For offensive content, no punishment under scrapped Sec 66A of IT Act, says SC: Report

| @indiablooms | Oct 13, 2022, at 06:23 am

The Supreme Court today ruled that no citizen can be prosecuted under section 66A of the Information Technology Act, 2000, which it had abolished in 2015.

Under the scrapped section, a person could be imprisoned for up to three years and also slapped with a fine for posting offensive content.

The top court had scrapped the provision on March 24, 2015, saying "the public's right to know is directly affected by Section 66A of the Information Technology Act" while emphasising that liberty of thought and expression is of "cardinal" importance.

A bench headed by Chief Justice UU Lalit said in all cases where citizens are facing prosecution for alleged violation of section 66-A of the Act, the reference and reliance upon the said provision shall stand deleted, according to a report in the media.

"We direct all Director General of Police as well as Home Secretaries of the states and competent officers in Union Territories to instruct the entire police force in their respective states/Union Territories not to register any complaint of crime with respect to alleged violation of section 66A," said the bench, also comprising Justices Ajay Rastogi and SR Bhat, the report said.

The top court clarified that this direction shall apply only with respect to offence punishable under section 66A, and if in the crime in question, other offences are also alleged, then the reference and reliance upon section 66A alone shall be deleted, it added.

Several criminal proceedings still rely upon section 66A of the Act and citizens are still facing prosecution, the court noted while referring to information given in a tabular form.

The information with regard to an all-India status report with regard to pending cases under section 66A was provided by the counsel appearing for the Centre.

"Such criminal proceedings, in our view, are directly in the teeth of the directions issued by this court in Shreya Singhal vs Union of India (March 2015 judgement) and consequently, we issue following directions….," the bench said, stated the report.

"It needs no reiteration that section 66A of the 2000 Act has been found by this court in Shreya Singhal vs Union of India to be violative of the Constitution and as such, no citizen can be prosecuted ....in said section 66A," it said.

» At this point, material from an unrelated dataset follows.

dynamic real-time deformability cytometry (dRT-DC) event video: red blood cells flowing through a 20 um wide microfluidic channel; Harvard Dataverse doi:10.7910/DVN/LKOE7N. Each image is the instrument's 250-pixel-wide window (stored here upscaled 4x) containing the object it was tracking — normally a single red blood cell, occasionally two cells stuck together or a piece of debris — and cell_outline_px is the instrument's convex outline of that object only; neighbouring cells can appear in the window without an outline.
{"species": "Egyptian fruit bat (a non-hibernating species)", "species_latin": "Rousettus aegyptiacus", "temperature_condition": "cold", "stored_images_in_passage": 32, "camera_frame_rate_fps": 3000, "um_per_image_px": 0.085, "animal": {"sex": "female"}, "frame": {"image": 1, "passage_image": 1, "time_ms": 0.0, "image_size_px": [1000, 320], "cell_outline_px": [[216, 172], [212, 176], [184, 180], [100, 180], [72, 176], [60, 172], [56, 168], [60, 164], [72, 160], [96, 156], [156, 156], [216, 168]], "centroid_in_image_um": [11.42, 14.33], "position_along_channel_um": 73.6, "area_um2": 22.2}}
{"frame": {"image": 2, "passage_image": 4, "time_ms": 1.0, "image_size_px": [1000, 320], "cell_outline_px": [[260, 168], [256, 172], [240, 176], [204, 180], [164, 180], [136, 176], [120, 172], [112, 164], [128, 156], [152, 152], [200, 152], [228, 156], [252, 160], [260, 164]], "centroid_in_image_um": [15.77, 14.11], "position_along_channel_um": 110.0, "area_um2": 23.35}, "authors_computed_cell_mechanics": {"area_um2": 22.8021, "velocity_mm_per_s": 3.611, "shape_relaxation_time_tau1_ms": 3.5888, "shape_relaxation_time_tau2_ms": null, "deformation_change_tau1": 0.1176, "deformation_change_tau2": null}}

The bench also said whenever any publication, whether government, semi-government and private, about the IT Act is published and section 66A is quoted as part of the statute book, the reader must adequately be informed that section 66A has already been pronounced upon by the top court to be violative of the Constitution, according to the report.

The bench was hearing a miscellaneous application of the NGO People's Union for Civil Liberties (PUCL) alleging prosecution of people under the provision scrapped by the SC.